Le projet de loi S-224 comporte un seul article modifiant les deux premiers paragraphes de l’article 279.04 du Code.
Au nouveau paragraphe 279.04(1), la définition d’exploitation proposée s’articule autour de deux éléments. D’une part, le nouvel alinéa 279.04(1)a) désigne les agissements à la source de l’exploitation, soit une conduite amenant une autre personne à fournir ou à offrir de fournir son travail ou ses services. Cet élément de la définition est présent dans les versions antérieures de cet article 22. D’autre part, le nouvel alinéa 279.04(1)b) incorpore une partie de la définition internationale de « traite des personnes » énoncée à l’alinéa 3a) du Protocole de Palerme, soit le comportement d’une personne lorsque,
à l’égard de toute personne, elle utilise ou menace d’utiliser la force ou toute autre forme de contrainte, elle recourt à la tromperie ou à la fraude, elle abuse de son pouvoir ou de la confiance de la personne ou elle commet tout autre acte semblable 23.

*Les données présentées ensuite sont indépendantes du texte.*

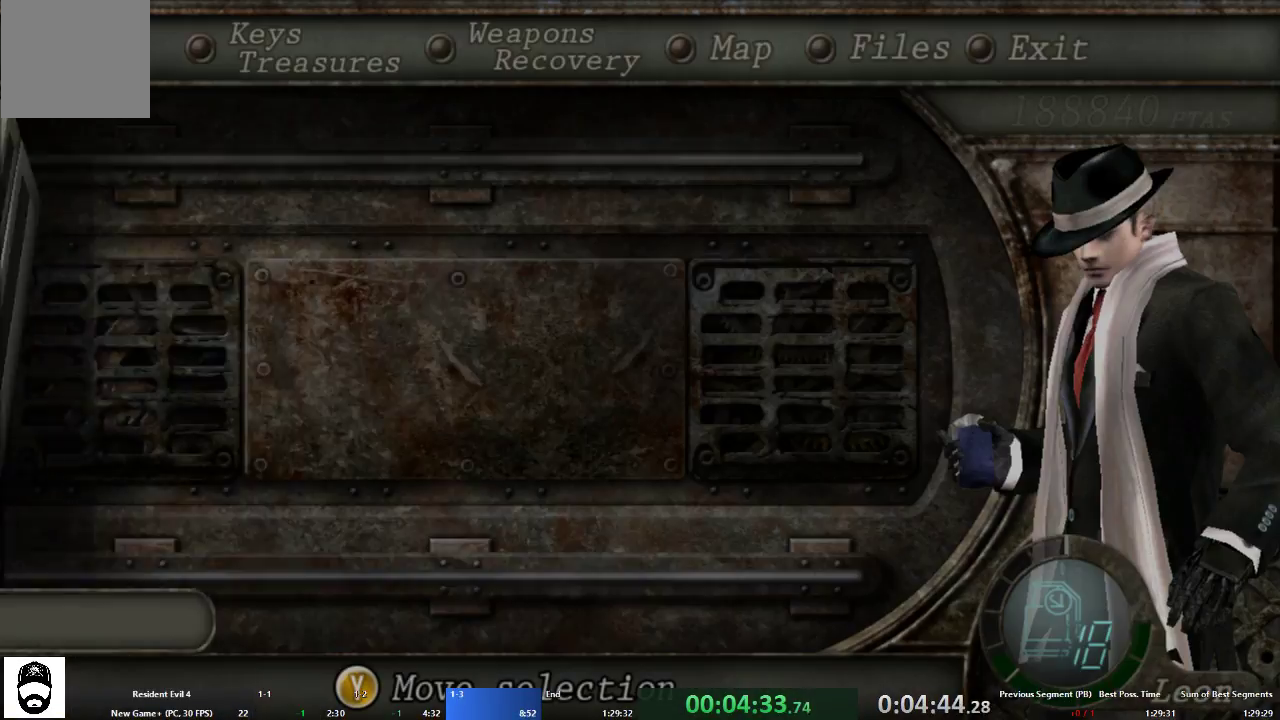
{"buttons": [], "left_stick": "center", "right_stick": "center", "events": [[67, "A", "down"], [133, "A", "up"], [233, "A", "down"], [300, "A", "up"]]}
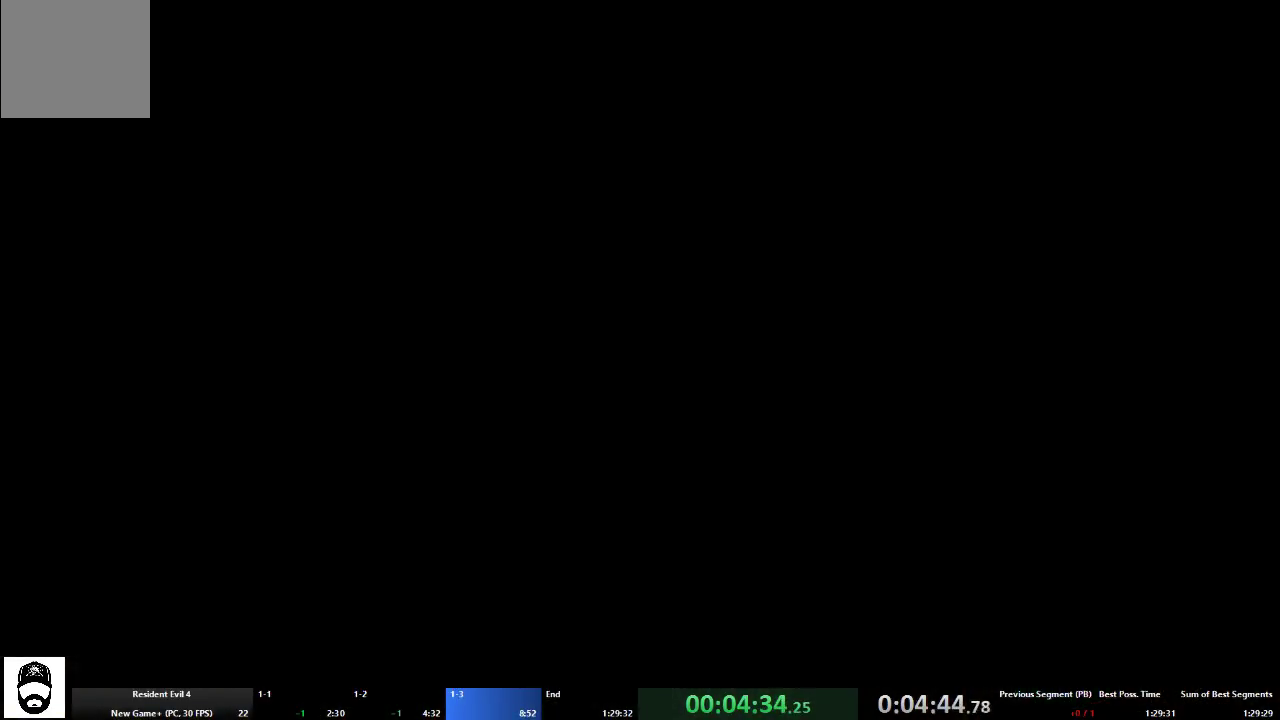
{"buttons": [], "left_stick": "center", "right_stick": "center", "events": []}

Par ailleurs, le projet de loi retire le critère de l’appréhension raisonnable de crainte du paragraphe 279.04(1). La définition actuelle fait référence à
des agissements dont il est raisonnable de s’attendre, compte tenu du contexte, à ce qu’ils fassent croire qu’un refus de sa part mettrait en danger sa sécurité ou celle d’une personne qu’elle connaît 24.
Au paragraphe 279.04(2), le projet de loi abroge la disposition interprétative qui énumère de manière non exhaustive des facteurs tels que la menace, la tromperie ou l’abus de pouvoir dont le tribunal peut tenir compte pour déterminer s’il y a eu exploitation d’une autre personne ou intention d’exploiter. La jurisprudence actuelle, comme le souligne l’arrêt Sinclair 25, reconnaît l’existence de circonstances pertinentes, dont certaines figurent dans ce paragraphe depuis 2012.
Le projet de loi entre en vigueur le jour de sa sanction royale.